When Justice Claudette Singh was sworn in, she reminded us that when she was on the bench she was dubbed “The Iron Lady.” The newly appointed Chair of Gecom obviously intended to convey to the public that she was a decisive person, who tolerated neither nonsense nor delaying tactics. It was a clear indication that she intended to sweep away the cobwebs of obfuscation, chop a path through the forest of gridlock using “the law and nothing else”- her words. Now is the time. Gecom, over which Justice Singh has a decisive, one vote authority, must not be allowed to dance to the tune of delay, which everything that has happened since December 21 is about. There is probably no democratic country in the world in which a no confidence vote was passed against the Government that has failed to hold elections after eight months. And our argument in Guyana is on the list of electors.
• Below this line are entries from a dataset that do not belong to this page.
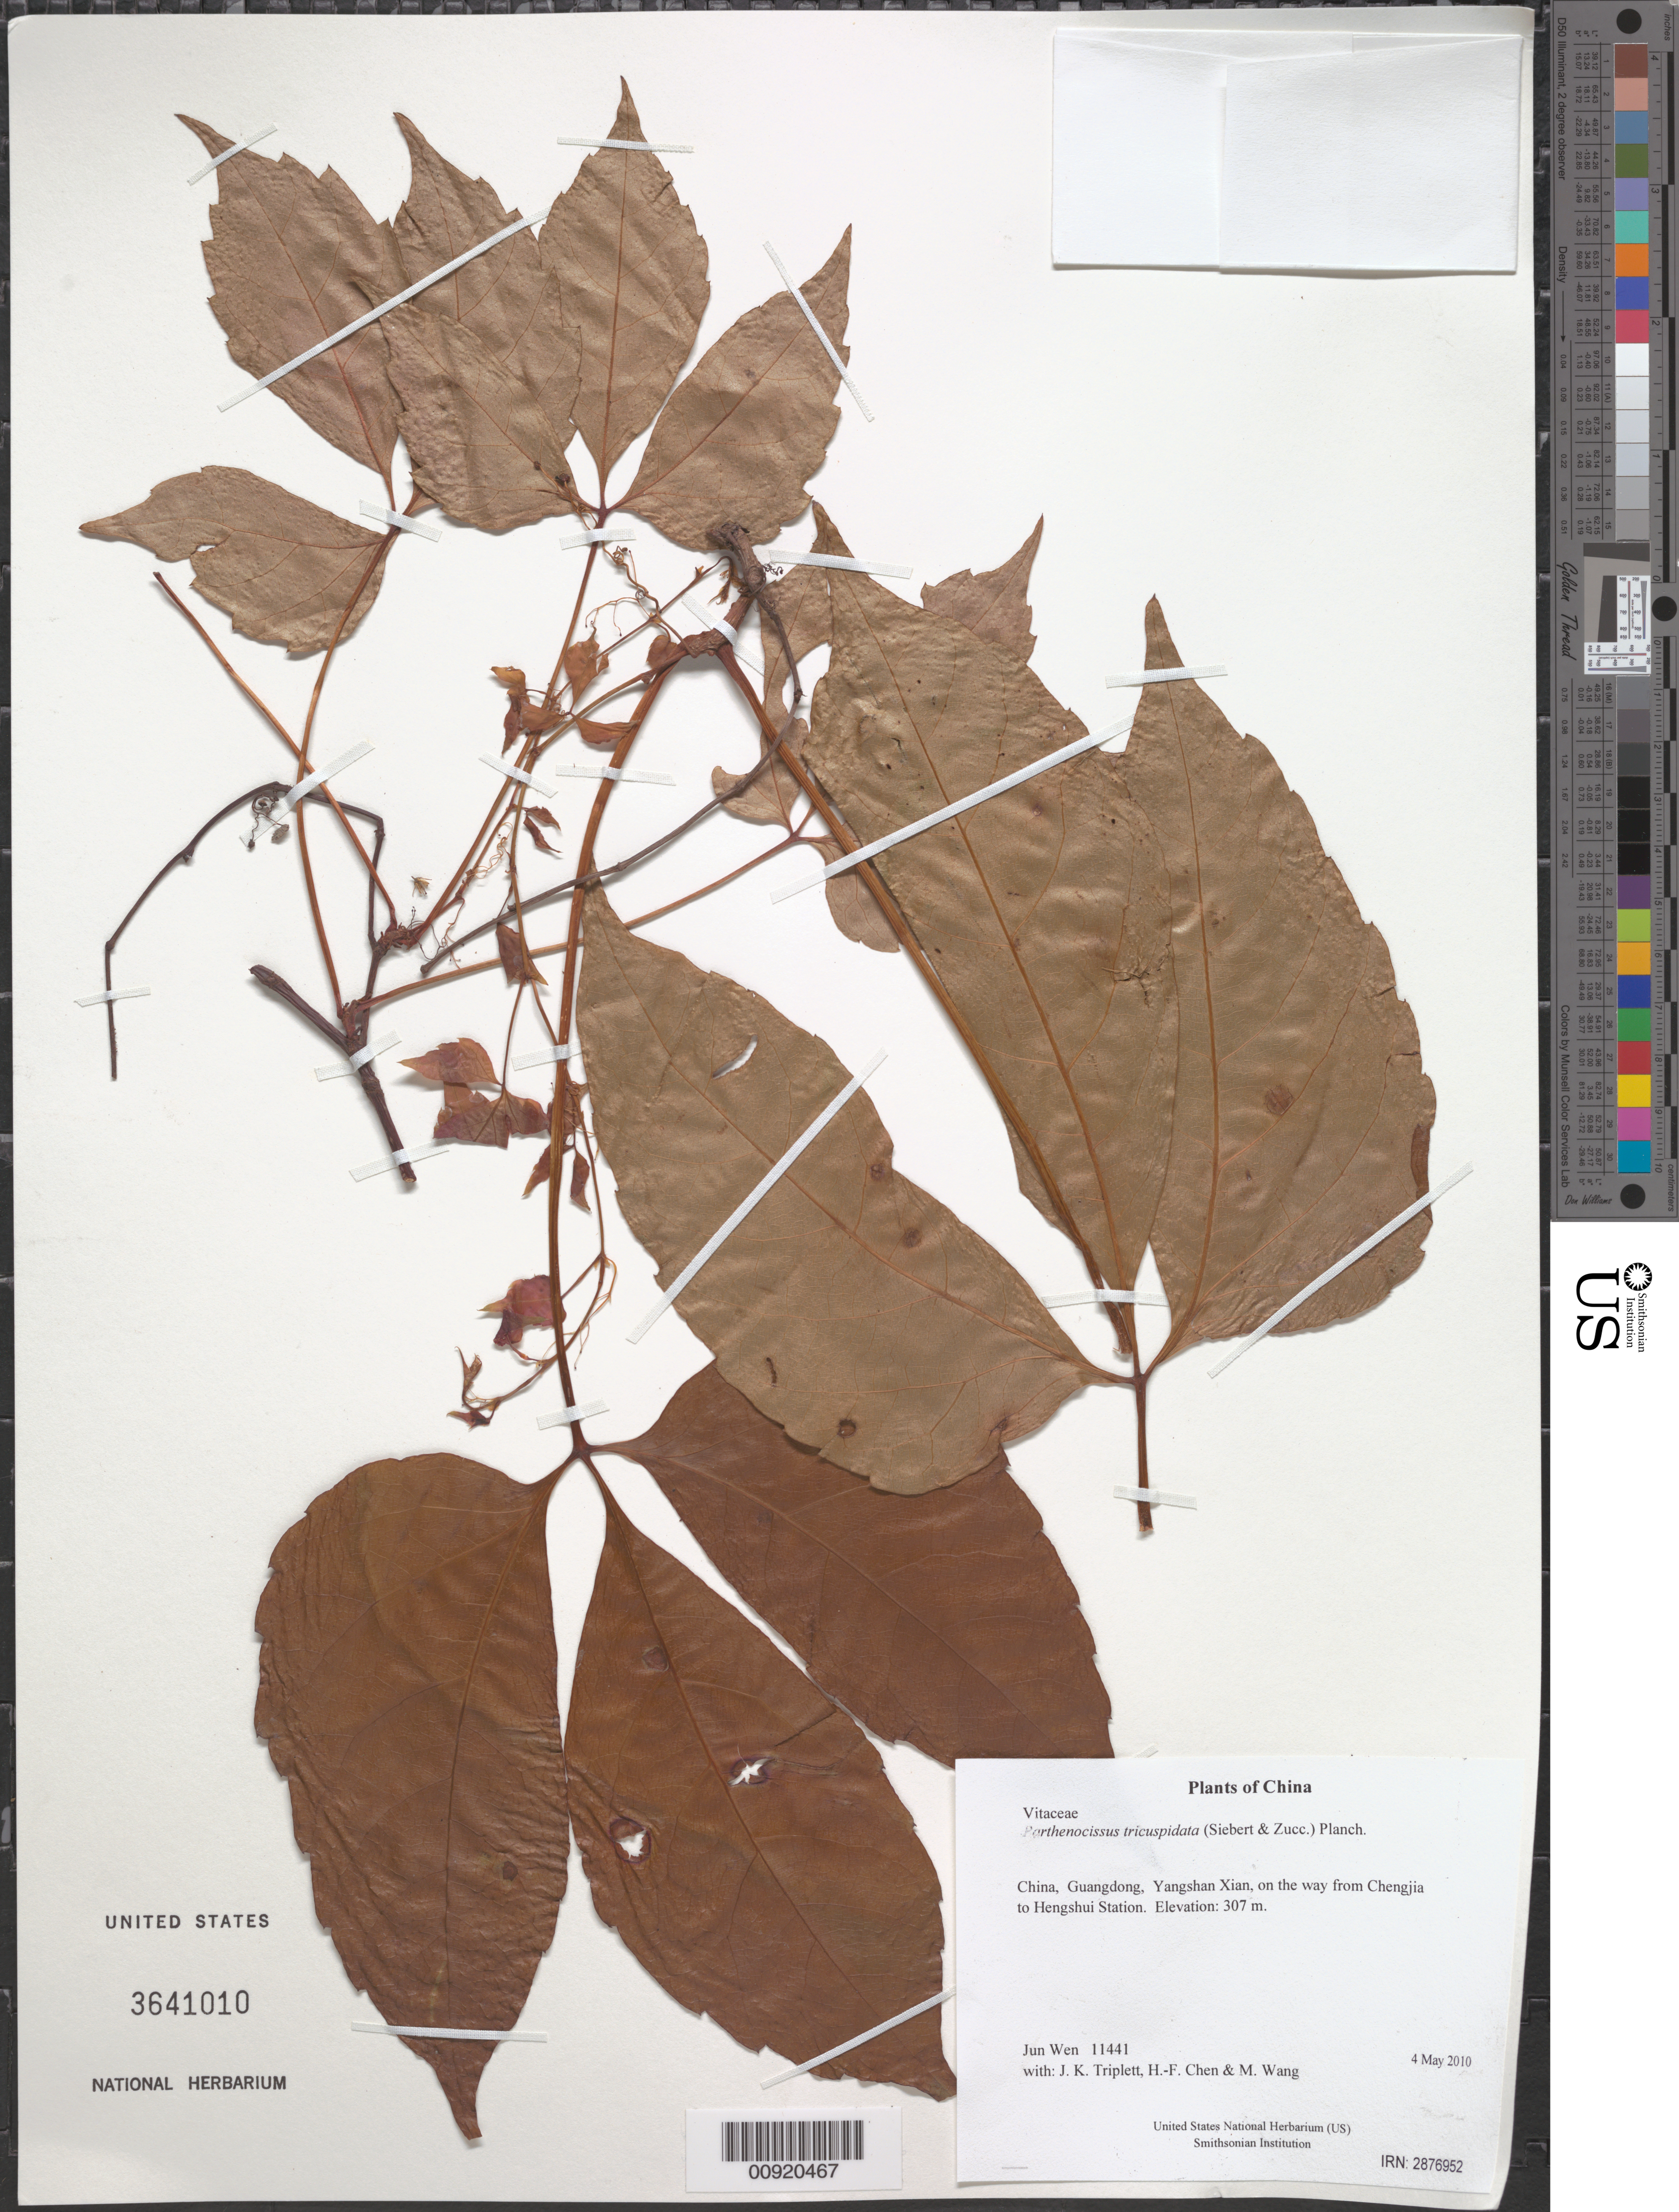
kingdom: Plantae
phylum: Tracheophyta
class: Magnoliopsida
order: Vitales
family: Vitaceae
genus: Parthenocissus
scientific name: Parthenocissus tricuspidata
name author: (Siebold & Zucc.) Planch.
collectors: J. Wen, J. K. Triplett, H.-F. Chen & M. Wang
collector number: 11441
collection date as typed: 4 May 2010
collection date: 2010-05-04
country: China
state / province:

In countries with a Westminster constitution as a significant characteristic, as in Guyana, where the executive sits in the Parliament, there is a long-standing convention that when a no confidence motion is passed against the Government, elections are promptly held. In 2001 the Parliament accepted the recommendation of the Constitution Reform Commission to include article 106 in the Constitution to provide for elections in three months if a no confidence motion is passed. The Parliament must have taken into consideration that if there is no constitutional provision and a no confidence motion is passed, the Government might ignore it. The Parliament also provided for the resignation of the Cabinet. The obvious reason was to institutionalise the caretaker status of the Government by confining the Government to largely administrative functions until the elections are held. In the absence of the Cabinet no major decisions could be taken.
The Chief Justice ruled last week in the case brought by Christopher Ram in connection with the house to house registration that it is unlawful to remove names from the registration list during the current exercise merely because they are not present at the addresses or had migrated. The stated objective of the house to house registration was to remove the names from what was described as a list ‘bloated’ by 200,000 names. It was not quite clear how the ‘bloating’ occurred, or how the figure of 200,000 was conjured up, but it was assumed that these were persons who had died or migrated.
The Attorney General described the decision of the Chief Justice as a “statement” regarding the removal of persons from the National Register of Registrants and as more like a “suggestion” to the Guyana Elections Commission. It is not an “order,” he said, and the Chief Justice could not have intended to direct GECOM. This must be a hint to GECOM that it can ignore the Chief Justice’s decision and continue the house to house registration.